Betender Knabe

Auf der Insel Rhodos wurde um 1500 bei dem Bau einer Stadtmauer die bronzene Statue des Betenden Knaben gefunden. Das nur ca. 140cm große Standbild entstand in der Zeit um 300 v. Chr., der Bildhauer ist nicht überliefert. Da es sich um eines der nur selten erhaltenen originalen Bronzeobjekte handelte, zählte die Figur zu den begehrtesten Sammlerobjekten.
Die Statue gelangte 1503 nach Venedig. Sie bildete später den Höhepunkt verschiedener privater Kunstsammlungen in Italien, England, Österreich und Frankreich. Der Preußenkönig Friedrich II kaufte sie 1747 und ließ den Betenden Knaben auf der Terrasse vor Schloss Sanssouci aufstellen. Aus konservatorischen Gründen wurde sie 1786 ins Berliner Stadtschloss überführt. Als Kriegsbeute Napoleons I. stand sie als eines der prominentesten Stücke von 1807 bis 1815 im Musée Napoléon, dem heutigen Louvre in Paris. Nach ihrer Rückkehr nach Berlin bekam der Knabe 1830 einen neuen Aufstellungsort in dem von Schinkel entworfenen Museum in Berlin. Von 1945 bis 1958 befand er sich als Beutekunst-Trophäe in Moskau, seit seiner Rückkehr begrüßt die prominente Statue die Besucher wieder in der Rotunde des Alten Museums.

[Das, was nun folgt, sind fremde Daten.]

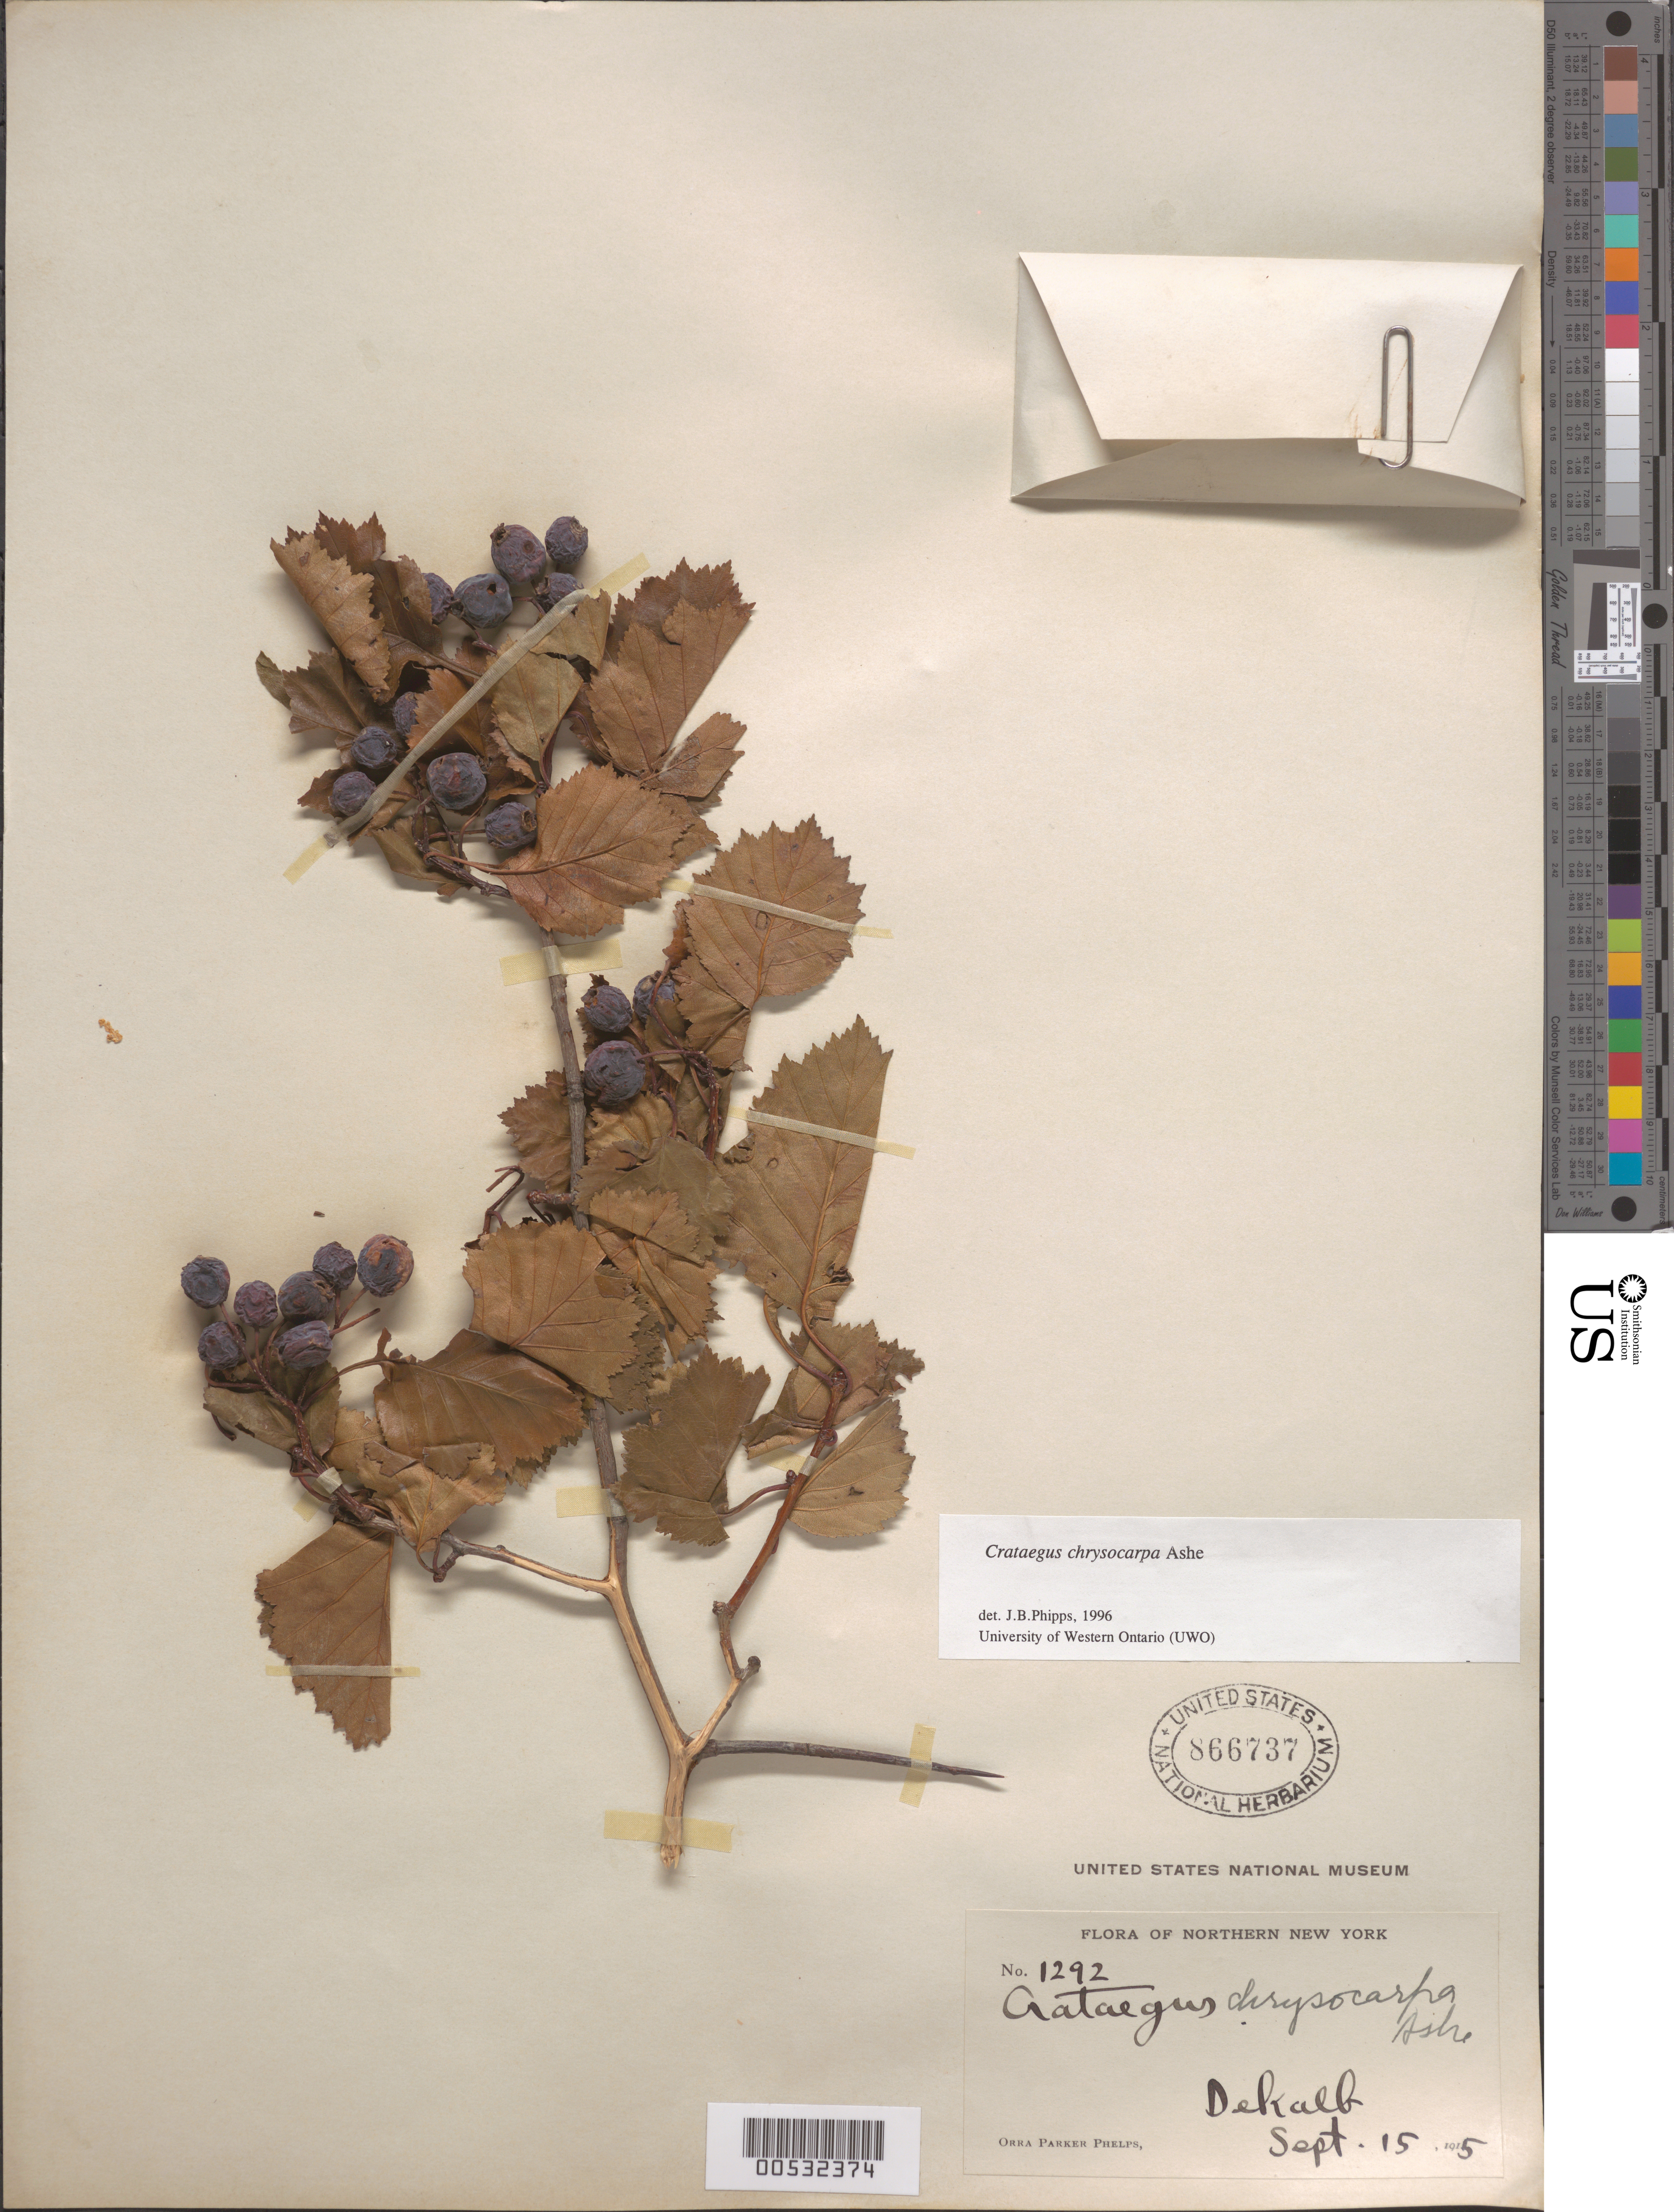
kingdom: Plantae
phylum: Tracheophyta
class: Magnoliopsida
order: Rosales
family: Rosaceae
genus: Crataegus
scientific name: Crataegus chrysocarpa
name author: Ashe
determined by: Phipps, James B., (UWO), University of Western Ontario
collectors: O. P. Phelps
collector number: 1292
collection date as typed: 15 Sep 1915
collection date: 1915-09-15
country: United States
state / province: New York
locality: DeKalb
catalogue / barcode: US 866737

Abb. 1: Der Betende Knabe im Alten Museum, Berlin

(Foto: xxxx)


Das Modell in Lauchhammer

Im Kunstgussmuseum Lauchhammer befindet sich ein unterlebensgroßes, ca. 130cm hohes Gipsmodell des Betenden Knaben. Das Modell besteht aus vier einzelnen Teilen: der Körper ist in Höhe des Bauchnabels waagerecht unterteilt, die beiden Arme sind einzeln angesetzt. Bei einer solch ausladenden Statue mit ihren hoch erhobenen Armen war der Guss in einem Stück technisch nicht umsetzbar. Das Modell musste deshalb in einzelnen Teilen gegossen und anschließend zusammengesetzt werden.

 

Abb. 2: Das Modell des Betenden Knaben im Kunstgussmuseum Lauchhammer

(Foto: Tino Winkelmann, KGML, 2017)


Abgüsse des Betenden Knaben aus der Gießerei Lauchhammer

Der Betende Knabe gehört zu den ersten in Lauchhammer in Eisenguss ausgeführten Antiken. Bereits 1786, nur kurz nach der erfolgreichen Herstellung der ersten Großplastiken in Eisen, bot die Gießerei die Figur als Aufsatz für Figurenöfen an.

 

Abb. 3: Der Betende Knabe als Ofenbekrönung, Ende 18. Jahrhundert

(Abb. nach: Journal des Luxus und der Moden, Oktober 1786, Tafel XXX)

 

Die Ausführung von je einem Eisenguss ist für die Jahre 1789 und 1804 überliefert. Ein weiterer Abguss war 1816 auf der Berliner Akademieausstellung ausgestellt, auch im Schloss Wörlitz befand sich ein Exemplar in Eisenguss.

Bis ins 20. Jahrhundert hinein wurden Abgüsse des Betenden Knaben, auch in verkleinertem Maßstab angeboten. Im Lauchhammer Bildguss-Katalog von 1938 ist der Betende Knabe in den Größen 35cm, 59cm und 136 cm vertreten.


Zur Deutung des Betenden Knaben

Bei der Auffindung fehlten der Figur beide Arme, diese wurden erst im 17. Jahrhundert fiktiv ergänzt. Die Deutung der Figur veränderte sich dadurch: wurde sie anfangs als „Schöner Knabe“ bewundert, so wurde sie spätestens seit der öffentlichen Präsentation im Louvre als „Betender Knabe“ interpretiert. Laut aktuellen Erkenntnissen scheint jedoch eine weitere Deutung wahrscheinlicher: Die Darstellung von Knaben erfolgt meist in Handlungszusammenhängen, sie treten im statuarischen Kontext nicht als Einzelfigur auf. Die Ausarbeitung der Rückenpartie zeigt allerdings deutlich, dass die fehlenden Arme auf jeden Fall angehoben waren. Deshalb wird vermutet, dass der Knabe im Zusammenhang mit einer Statuengruppe als Dienerfigur zu interpretieren sei, die einer weiteren Person z.B. ein Kriegsgerät oder das Zaumzeug eines Pferdes anreicht.